◆ **Given problem**: Repeat every line of the data below without any changes.

☆ ☆ ☆ ☆

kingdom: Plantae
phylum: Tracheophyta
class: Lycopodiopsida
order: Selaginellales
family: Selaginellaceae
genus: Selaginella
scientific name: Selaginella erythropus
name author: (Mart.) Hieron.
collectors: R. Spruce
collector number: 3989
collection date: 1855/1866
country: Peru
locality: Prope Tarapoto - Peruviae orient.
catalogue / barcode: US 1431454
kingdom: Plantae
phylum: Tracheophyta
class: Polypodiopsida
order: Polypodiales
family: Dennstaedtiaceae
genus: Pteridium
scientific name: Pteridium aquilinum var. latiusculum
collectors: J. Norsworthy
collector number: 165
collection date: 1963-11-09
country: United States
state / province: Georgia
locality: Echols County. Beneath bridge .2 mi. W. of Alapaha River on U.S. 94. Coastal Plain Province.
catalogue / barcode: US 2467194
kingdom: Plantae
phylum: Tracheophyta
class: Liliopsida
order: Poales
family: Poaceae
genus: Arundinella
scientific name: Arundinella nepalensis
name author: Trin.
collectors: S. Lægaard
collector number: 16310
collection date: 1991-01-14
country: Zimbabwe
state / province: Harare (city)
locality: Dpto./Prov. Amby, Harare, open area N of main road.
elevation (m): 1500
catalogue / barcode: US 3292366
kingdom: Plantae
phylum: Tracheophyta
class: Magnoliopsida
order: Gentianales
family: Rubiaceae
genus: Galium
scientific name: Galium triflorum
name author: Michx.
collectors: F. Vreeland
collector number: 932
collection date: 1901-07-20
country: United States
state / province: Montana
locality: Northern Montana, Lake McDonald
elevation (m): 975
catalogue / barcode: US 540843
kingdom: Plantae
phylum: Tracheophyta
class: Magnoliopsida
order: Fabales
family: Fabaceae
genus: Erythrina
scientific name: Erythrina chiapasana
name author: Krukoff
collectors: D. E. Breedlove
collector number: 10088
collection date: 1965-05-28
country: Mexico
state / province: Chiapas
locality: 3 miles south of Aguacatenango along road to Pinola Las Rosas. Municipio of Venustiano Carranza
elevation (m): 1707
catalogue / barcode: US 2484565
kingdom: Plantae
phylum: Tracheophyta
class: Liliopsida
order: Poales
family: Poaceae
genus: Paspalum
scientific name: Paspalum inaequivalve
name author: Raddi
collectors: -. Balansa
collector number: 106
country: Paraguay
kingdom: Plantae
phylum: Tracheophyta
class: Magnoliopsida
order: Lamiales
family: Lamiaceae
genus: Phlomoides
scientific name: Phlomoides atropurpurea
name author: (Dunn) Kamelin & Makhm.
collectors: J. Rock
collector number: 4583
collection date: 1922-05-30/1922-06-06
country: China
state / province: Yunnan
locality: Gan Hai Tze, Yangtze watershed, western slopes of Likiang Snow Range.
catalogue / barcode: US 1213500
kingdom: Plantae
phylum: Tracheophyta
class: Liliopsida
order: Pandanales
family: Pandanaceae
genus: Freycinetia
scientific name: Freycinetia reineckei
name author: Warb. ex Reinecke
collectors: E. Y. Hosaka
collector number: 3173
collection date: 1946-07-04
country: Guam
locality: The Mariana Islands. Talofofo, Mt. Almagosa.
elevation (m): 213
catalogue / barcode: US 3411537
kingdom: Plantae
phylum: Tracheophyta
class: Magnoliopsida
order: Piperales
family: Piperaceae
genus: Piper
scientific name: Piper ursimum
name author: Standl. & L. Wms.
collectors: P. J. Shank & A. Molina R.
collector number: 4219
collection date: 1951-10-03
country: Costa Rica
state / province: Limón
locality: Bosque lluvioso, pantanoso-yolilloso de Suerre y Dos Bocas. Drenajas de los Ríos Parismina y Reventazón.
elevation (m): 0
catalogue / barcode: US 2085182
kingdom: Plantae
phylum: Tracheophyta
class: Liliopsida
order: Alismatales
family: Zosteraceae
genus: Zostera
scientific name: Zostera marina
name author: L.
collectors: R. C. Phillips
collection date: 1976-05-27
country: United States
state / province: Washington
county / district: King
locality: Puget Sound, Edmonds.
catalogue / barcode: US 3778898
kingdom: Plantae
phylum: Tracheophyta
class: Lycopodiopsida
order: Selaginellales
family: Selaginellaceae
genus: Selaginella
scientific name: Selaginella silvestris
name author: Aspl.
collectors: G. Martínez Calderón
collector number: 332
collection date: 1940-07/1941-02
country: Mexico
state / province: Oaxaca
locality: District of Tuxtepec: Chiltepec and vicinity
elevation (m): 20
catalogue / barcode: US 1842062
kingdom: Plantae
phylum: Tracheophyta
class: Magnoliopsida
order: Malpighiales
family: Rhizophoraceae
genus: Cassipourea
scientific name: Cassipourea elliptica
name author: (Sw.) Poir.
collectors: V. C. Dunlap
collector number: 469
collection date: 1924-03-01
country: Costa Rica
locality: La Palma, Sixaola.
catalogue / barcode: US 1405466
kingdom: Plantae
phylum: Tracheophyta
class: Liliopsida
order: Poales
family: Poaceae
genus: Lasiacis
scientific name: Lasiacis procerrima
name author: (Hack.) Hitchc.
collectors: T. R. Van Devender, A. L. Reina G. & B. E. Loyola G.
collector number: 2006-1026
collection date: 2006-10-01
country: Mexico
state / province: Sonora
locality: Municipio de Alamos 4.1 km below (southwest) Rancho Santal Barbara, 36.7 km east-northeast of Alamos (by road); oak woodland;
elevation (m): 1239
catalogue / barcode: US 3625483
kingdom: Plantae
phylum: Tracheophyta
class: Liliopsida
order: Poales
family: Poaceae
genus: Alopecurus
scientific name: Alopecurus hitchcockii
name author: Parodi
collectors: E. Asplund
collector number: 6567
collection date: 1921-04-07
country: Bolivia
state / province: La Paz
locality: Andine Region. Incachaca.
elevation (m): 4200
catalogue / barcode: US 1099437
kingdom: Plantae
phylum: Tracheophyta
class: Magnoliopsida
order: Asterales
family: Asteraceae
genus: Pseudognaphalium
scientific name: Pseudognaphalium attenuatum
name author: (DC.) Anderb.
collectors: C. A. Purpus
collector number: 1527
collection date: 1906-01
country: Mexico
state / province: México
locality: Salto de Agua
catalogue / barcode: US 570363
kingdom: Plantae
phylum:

☆ ☆ ☆ ☆

◆ **Finished exercise**:
kingdom: Plantae
phylum: Tracheophyta
class: Lycopodiopsida
order: Selaginellales
family: Selaginellaceae
genus: Selaginella
scientific name: Selaginella erythropus
name author: (Mart.) Hieron.
collectors: R. Spruce
collector number: 3989
collection date: 1855/1866
country: Peru
locality: Prope Tarapoto - Peruviae orient.
catalogue / barcode: US 1431454
kingdom: Plantae
phylum: Tracheophyta
class: Polypodiopsida
order: Polypodiales
family: Dennstaedtiaceae
genus: Pteridium
scientific name: Pteridium aquilinum var. latiusculum
collectors: J. Norsworthy
collector number: 165
collection date: 1963-11-09
country: United States
state / province: Georgia
locality: Echols County. Beneath bridge .2 mi. W. of Alapaha River on U.S. 94. Coastal Plain Province.
catalogue / barcode: US 2467194
kingdom: Plantae
phylum: Tracheophyta
class: Liliopsida
order: Poales
family: Poaceae
genus: Arundinella
scientific name: Arundinella nepalensis
name author: Trin.
collectors: S. Lægaard
collector number: 16310
collection date: 1991-01-14
country: Zimbabwe
state / province: Harare (city)
locality: Dpto./Prov. Amby, Harare, open area N of main road.
elevation (m): 1500
catalogue / barcode: US 3292366
kingdom: Plantae
phylum: Tracheophyta
class: Magnoliopsida
order: Gentianales
family: Rubiaceae
genus: Galium
scientific name: Galium triflorum
name author: Michx.
collectors: F. Vreeland
collector number: 932
collection date: 1901-07-20
country: United States
state / province: Montana
locality: Northern Montana, Lake McDonald
elevation (m): 975
catalogue / barcode: US 540843
kingdom: Plantae
phylum: Tracheophyta
class: Magnoliopsida
order: Fabales
family: Fabaceae
genus: Erythrina
scientific name: Erythrina chiapasana
name author: Krukoff
collectors: D. E. Breedlove
collector number: 10088
collection date: 1965-05-28
country: Mexico
state / province: Chiapas
locality: 3 miles south of Aguacatenango along road to Pinola Las Rosas. Municipio of Venustiano Carranza
elevation (m): 1707
catalogue / barcode: US 2484565
kingdom: Plantae
phylum: Tracheophyta
class: Liliopsida
order: Poales
family: Poaceae
genus: Paspalum
scientific name: Paspalum inaequivalve
name author: Raddi
collectors: -. Balansa
collector number: 106
country: Paraguay
kingdom: Plantae
phylum: Tracheophyta
class: Magnoliopsida
order: Lamiales
family: Lamiaceae
genus: Phlomoides
scientific name: Phlomoides atropurpurea
name author: (Dunn) Kamelin & Makhm.
collectors: J. Rock
collector number: 4583
collection date: 1922-05-30/1922-06-06
country: China
state / province: Yunnan
locality: Gan Hai Tze, Yangtze watershed, western slopes of Likiang Snow Range.
catalogue / barcode: US 1213500
kingdom: Plantae
phylum: Tracheophyta
class: Liliopsida
order: Pandanales
family: Pandanaceae
genus: Freycinetia
scientific name: Freycinetia reineckei
name author: Warb. ex Reinecke
collectors: E. Y. Hosaka
collector number: 3173
collection date: 1946-07-04
country: Guam
locality: The Mariana Islands. Talofofo, Mt. Almagosa.
elevation (m): 213
catalogue / barcode: US 3411537
kingdom: Plantae
phylum: Tracheophyta
class: Magnoliopsida
order: Piperales
family: Piperaceae
genus: Piper
scientific name: Piper ursimum
name author: Standl. & L. Wms.
collectors: P. J. Shank & A. Molina R.
collector number: 4219
collection date: 1951-10-03
country: Costa Rica
state / province: Limón
locality: Bosque lluvioso, pantanoso-yolilloso de Suerre y Dos Bocas. Drenajas de los Ríos Parismina y Reventazón.
elevation (m): 0
catalogue / barcode: US 2085182
kingdom: Plantae
phylum: Tracheophyta
class: Liliopsida
order: Alismatales
family: Zosteraceae
genus: Zostera
scientific name: Zostera marina
name author: L.
collectors: R. C. Phillips
collection date: 1976-05-27
country: United States
state / province: Washington
county / district: King
locality: Puget Sound, Edmonds.
catalogue / barcode: US 3778898
kingdom: Plantae
phylum: Tracheophyta
class: Lycopodiopsida
order: Selaginellales
family: Selaginellaceae
genus: Selaginella
scientific name: Selaginella silvestris
name author: Aspl.
collectors: G. Martínez Calderón
collector number: 332
collection date: 1940-07/1941-02
country: Mexico
state / province: Oaxaca
locality: District of Tuxtepec: Chiltepec and vicinity
elevation (m): 20
catalogue / barcode: US 1842062
kingdom: Plantae
phylum: Tracheophyta
class: Magnoliopsida
order: Malpighiales
family: Rhizophoraceae
genus: Cassipourea
scientific name: Cassipourea elliptica
name author: (Sw.) Poir.
collectors: V. C. Dunlap
collector number: 469
collection date: 1924-03-01
country: Costa Rica
locality: La Palma, Sixaola.
catalogue / barcode: US 1405466
kingdom: Plantae
phylum: Tracheophyta
class: Liliopsida
order: Poales
family: Poaceae
genus: Lasiacis
scientific name: Lasiacis procerrima
name author: (Hack.) Hitchc.
collectors: T. R. Van Devender, A. L. Reina G. & B. E. Loyola G.
collector number: 2006-1026
collection date: 2006-10-01
country: Mexico
state / province: Sonora
locality: Municipio de Alamos 4.1 km below (southwest) Rancho Santal Barbara, 36.7 km east-northeast of Alamos (by road); oak woodland;
elevation (m): 1239
catalogue / barcode: US 3625483
kingdom: Plantae
phylum: Tracheophyta
class: Liliopsida
order: Poales
family: Poaceae
genus: Alopecurus
scientific name: Alopecurus hitchcockii
name author: Parodi
collectors: E. Asplund
collector number: 6567
collection date: 1921-04-07
country: Bolivia
state / province: La Paz
locality: Andine Region. Incachaca.
elevation (m): 4200
catalogue / barcode: US 1099437
kingdom: Plantae
phylum: Tracheophyta
class: Magnoliopsida
order: Asterales
family: Asteraceae
genus: Pseudognaphalium
scientific name: Pseudognaphalium attenuatum
name author: (DC.) Anderb.
collectors: C. A. Purpus
collector number: 1527
collection date: 1906-01
country: Mexico
state / province: México
locality: Salto de Agua
catalogue / barcode: US 570363
kingdom: Plantae
phylum:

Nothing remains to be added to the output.